只是不在意,并不在意管家口中说的人,是要去死还是要活。

十六的汗毛暗暗立了起来,真一教擅斩妖除魔,她自然也斩杀过精怪,手起头落,不是见不得血的人,可还是有些心惊。

她若是突然横死在前,李玄慈也只会嫌她的血污了自己的靴子吧。

气氛正僵着,有人推了门进来,穿着一袭青衣,一根通体温润的玉簪将乌发全束在冠中,身姿舒展、背脊挺直,十六还未看清面容,就先见了那人唇上的一抹笑,整个人温润又亲切。

一言概之,是李玄慈的反面。

没有通报便擅自闯入,十六刚要为这人捏一把汗,看清了他的脸,却暗暗斥了自己一声傻子。
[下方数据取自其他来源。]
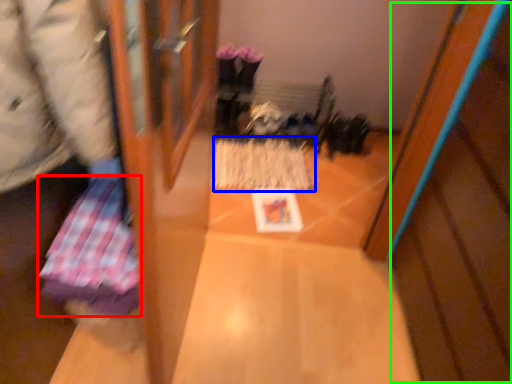
Question: Which object is the farthest from wrapping paper (highlighted by a red box)? Choose among these: wrapping paper (highlighted by a blue box) or wood (highlighted by a green box).

Choices:
 (A) wrapping paper
 (B) wood

Answer: (A)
这大概就是流言中,定王十分亲近的那位“男宠”,王峤。

洞仙歌十三、蹊跷

十三、蹊跷

下山之前,师兄就给十六透了些底,他们这次就是冲着定王去的。

定王乃皇上密不宣于口的心患,各类情报自然也搜集了不少,传说中定王残暴嗜血,刳胎焚夭,且配上那副妖孽一般的壳子,更是凭空添了许多猜测。

有说定王荒淫无度,只是个藩王却豢养了无数艳奴,日日夜御数女,花样百出,许多见不得人的玩意全用在了艳奴身上。

还有说定王甚至男女不忌,水路要走,旱路也要走,不去找那南风馆的清倌,却偏偏要祸害那些正经好男儿,令人叹惋。

十六当日听到时,心里就有些不屑。

可她和师兄们挂在脸上的不屑不同。

她想的是,同样都是荒淫无度,为何被豢养的女子在旁人口中便是艳奴,男子变成了被祸害的好男儿。

都是被这玉面阎罗祸害的人,怎么还要分个三六九等。

十六细细打量起王岐,他倒长了一副好男子的模样,看上去不像男宠,倒像是个秀才。